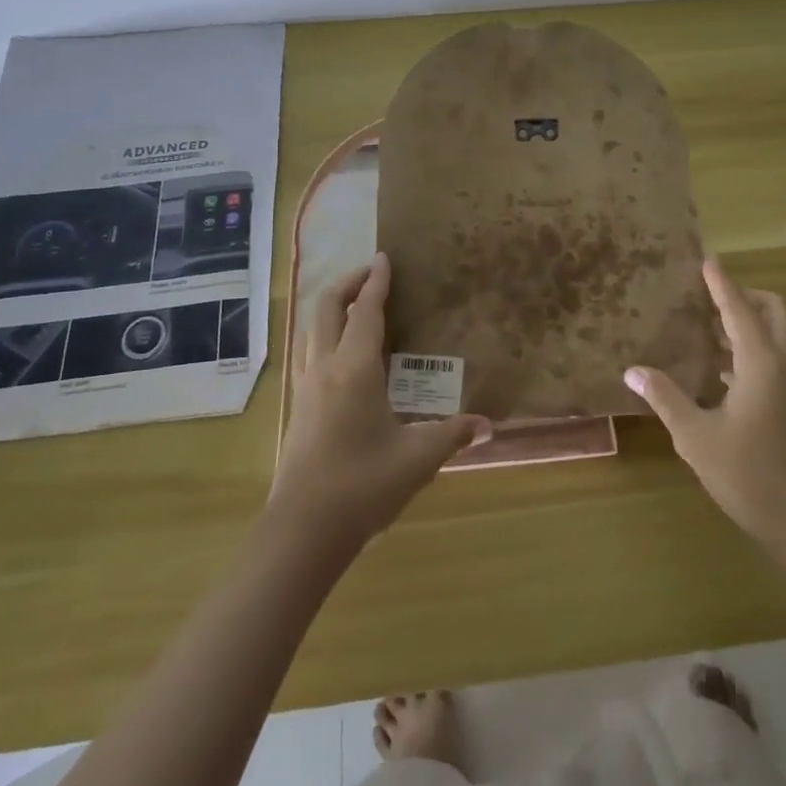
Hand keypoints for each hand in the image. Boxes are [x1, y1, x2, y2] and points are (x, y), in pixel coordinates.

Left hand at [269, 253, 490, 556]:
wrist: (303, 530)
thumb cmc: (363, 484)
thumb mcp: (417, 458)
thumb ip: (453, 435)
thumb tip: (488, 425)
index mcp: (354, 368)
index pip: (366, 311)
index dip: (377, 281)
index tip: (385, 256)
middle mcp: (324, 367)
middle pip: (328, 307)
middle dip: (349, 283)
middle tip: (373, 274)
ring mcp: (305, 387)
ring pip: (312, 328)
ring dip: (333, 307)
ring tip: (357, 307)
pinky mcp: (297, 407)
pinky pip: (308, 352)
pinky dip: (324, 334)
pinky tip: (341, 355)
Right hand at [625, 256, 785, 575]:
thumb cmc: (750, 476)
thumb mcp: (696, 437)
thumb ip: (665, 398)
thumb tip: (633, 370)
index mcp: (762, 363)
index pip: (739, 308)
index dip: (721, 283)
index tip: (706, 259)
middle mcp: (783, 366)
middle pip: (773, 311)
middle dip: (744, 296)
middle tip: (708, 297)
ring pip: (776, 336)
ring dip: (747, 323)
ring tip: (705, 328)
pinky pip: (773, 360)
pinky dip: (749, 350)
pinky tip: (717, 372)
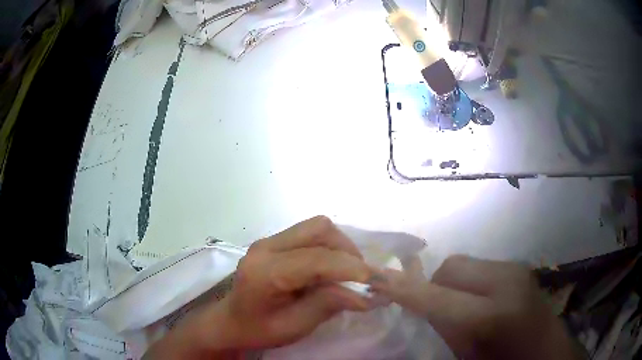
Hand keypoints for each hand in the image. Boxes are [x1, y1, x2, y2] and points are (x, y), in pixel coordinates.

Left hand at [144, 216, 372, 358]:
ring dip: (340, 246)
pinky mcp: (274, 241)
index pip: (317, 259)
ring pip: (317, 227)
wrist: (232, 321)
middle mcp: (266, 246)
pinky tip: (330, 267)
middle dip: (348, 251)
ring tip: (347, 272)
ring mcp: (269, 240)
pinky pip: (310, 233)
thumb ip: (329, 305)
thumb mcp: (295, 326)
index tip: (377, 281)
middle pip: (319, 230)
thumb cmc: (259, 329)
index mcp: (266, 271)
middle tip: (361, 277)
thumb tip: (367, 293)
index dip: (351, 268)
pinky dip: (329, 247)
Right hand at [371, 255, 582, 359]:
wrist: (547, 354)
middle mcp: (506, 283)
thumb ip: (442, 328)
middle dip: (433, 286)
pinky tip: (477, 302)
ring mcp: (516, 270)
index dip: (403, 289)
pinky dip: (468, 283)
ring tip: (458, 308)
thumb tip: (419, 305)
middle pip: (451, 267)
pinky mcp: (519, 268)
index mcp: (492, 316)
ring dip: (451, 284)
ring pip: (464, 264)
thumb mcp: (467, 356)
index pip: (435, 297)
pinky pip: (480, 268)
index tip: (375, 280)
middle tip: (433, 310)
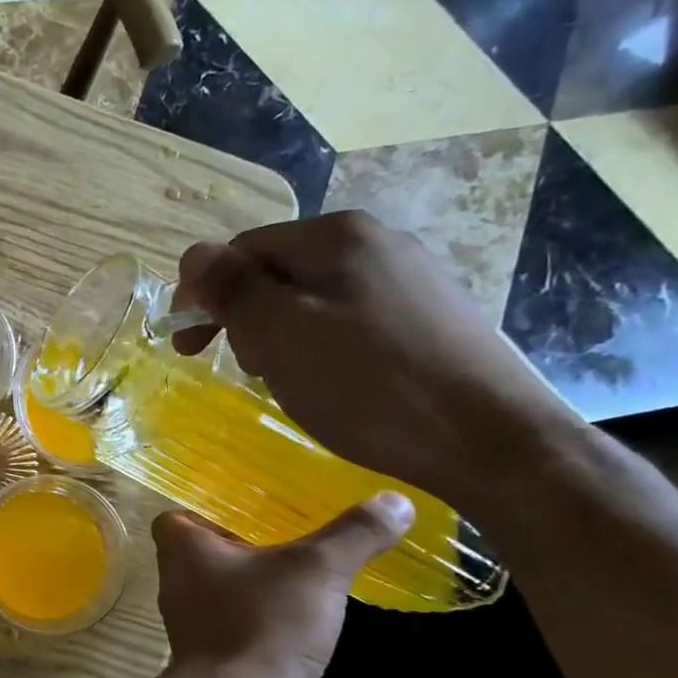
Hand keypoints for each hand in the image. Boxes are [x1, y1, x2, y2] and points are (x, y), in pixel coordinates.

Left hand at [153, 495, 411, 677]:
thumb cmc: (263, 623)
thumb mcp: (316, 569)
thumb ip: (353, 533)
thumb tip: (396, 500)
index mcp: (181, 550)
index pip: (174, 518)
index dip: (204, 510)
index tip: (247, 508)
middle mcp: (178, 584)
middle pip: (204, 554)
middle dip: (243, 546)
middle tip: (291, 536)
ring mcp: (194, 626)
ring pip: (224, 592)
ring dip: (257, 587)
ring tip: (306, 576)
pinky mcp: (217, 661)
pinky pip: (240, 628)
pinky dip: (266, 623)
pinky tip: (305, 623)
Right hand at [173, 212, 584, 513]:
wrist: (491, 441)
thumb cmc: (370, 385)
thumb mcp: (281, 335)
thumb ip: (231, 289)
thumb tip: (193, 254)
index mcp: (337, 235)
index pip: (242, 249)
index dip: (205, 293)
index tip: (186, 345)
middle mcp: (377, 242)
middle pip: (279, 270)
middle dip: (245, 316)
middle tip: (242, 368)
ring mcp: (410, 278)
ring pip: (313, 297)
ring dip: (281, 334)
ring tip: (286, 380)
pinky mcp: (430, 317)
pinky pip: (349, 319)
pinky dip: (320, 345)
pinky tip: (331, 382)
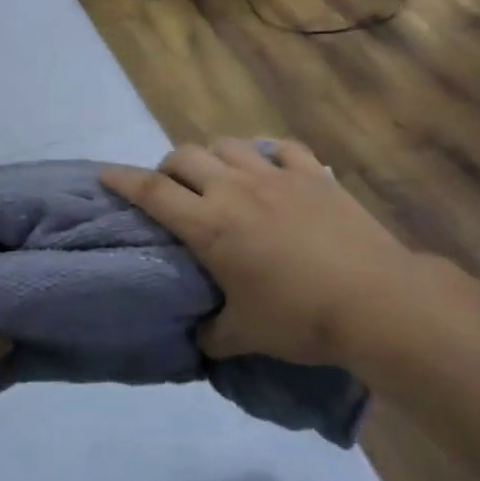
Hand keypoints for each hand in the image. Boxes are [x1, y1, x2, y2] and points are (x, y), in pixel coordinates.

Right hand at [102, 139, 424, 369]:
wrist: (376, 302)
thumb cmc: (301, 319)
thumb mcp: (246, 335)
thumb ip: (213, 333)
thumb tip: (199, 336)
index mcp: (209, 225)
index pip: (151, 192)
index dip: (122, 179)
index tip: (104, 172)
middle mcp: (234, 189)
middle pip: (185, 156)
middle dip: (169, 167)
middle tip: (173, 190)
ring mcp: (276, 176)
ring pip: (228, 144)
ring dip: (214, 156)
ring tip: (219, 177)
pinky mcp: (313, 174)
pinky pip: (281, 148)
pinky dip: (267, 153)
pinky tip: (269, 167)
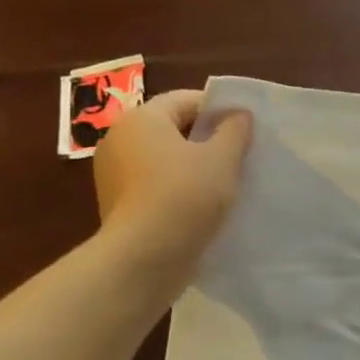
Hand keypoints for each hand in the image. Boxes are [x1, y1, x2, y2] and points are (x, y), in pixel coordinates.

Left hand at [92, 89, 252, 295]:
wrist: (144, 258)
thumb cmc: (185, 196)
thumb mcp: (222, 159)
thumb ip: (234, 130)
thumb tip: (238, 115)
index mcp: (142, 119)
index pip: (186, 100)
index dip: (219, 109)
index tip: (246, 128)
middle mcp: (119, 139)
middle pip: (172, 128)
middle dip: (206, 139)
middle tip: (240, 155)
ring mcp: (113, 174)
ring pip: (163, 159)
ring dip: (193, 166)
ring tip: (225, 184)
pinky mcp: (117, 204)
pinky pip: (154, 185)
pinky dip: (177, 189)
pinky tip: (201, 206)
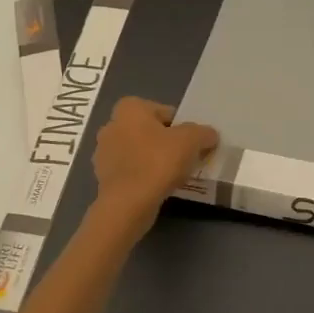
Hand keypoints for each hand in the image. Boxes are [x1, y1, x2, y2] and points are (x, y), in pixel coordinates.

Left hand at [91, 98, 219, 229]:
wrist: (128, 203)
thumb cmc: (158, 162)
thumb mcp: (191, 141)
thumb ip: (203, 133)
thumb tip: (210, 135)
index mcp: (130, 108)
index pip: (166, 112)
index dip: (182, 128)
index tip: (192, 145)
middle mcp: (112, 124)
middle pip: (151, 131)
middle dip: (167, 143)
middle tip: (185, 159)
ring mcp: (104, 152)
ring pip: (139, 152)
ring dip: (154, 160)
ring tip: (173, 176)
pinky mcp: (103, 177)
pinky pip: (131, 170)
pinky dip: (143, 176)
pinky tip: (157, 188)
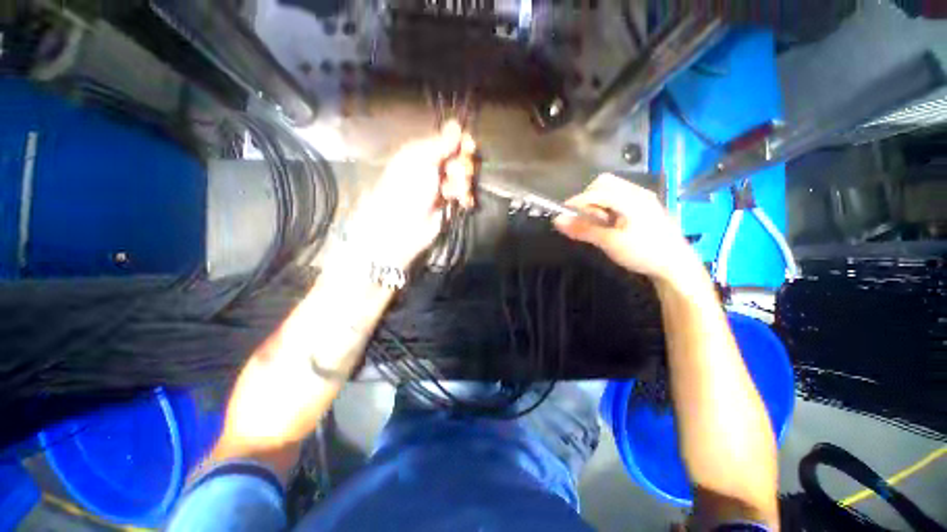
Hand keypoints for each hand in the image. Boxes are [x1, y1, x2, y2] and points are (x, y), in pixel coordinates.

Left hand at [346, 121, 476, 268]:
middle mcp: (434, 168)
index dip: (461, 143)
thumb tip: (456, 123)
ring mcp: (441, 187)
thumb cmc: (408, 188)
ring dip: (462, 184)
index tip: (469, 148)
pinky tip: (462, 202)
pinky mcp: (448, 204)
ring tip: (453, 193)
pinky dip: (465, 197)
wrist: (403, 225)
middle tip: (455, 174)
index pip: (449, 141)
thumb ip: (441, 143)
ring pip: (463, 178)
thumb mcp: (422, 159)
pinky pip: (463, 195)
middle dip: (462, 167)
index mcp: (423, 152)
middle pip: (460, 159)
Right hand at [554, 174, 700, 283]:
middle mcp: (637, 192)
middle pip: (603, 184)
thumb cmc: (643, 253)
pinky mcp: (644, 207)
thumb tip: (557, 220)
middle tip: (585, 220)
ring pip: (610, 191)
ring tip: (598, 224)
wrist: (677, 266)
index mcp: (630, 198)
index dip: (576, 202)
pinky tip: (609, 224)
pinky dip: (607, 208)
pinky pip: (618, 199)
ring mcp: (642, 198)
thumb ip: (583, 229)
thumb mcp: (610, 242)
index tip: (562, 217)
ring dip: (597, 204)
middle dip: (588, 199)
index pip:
########################################
About this task:
Transcribe exactly the line containing "index mcp: (630, 198)" and all remaining lines of the material, ending with the last one.

Answer to the exercise:
index mcp: (630, 198)
index dip: (576, 202)
pinky tip: (609, 224)
pinky dip: (607, 208)
pinky pip: (618, 199)
ring mcp: (642, 198)
thumb ip: (583, 229)
thumb mcp: (610, 242)
index tip: (562, 217)
ring dip: (597, 204)
middle dip: (588, 199)
index pip:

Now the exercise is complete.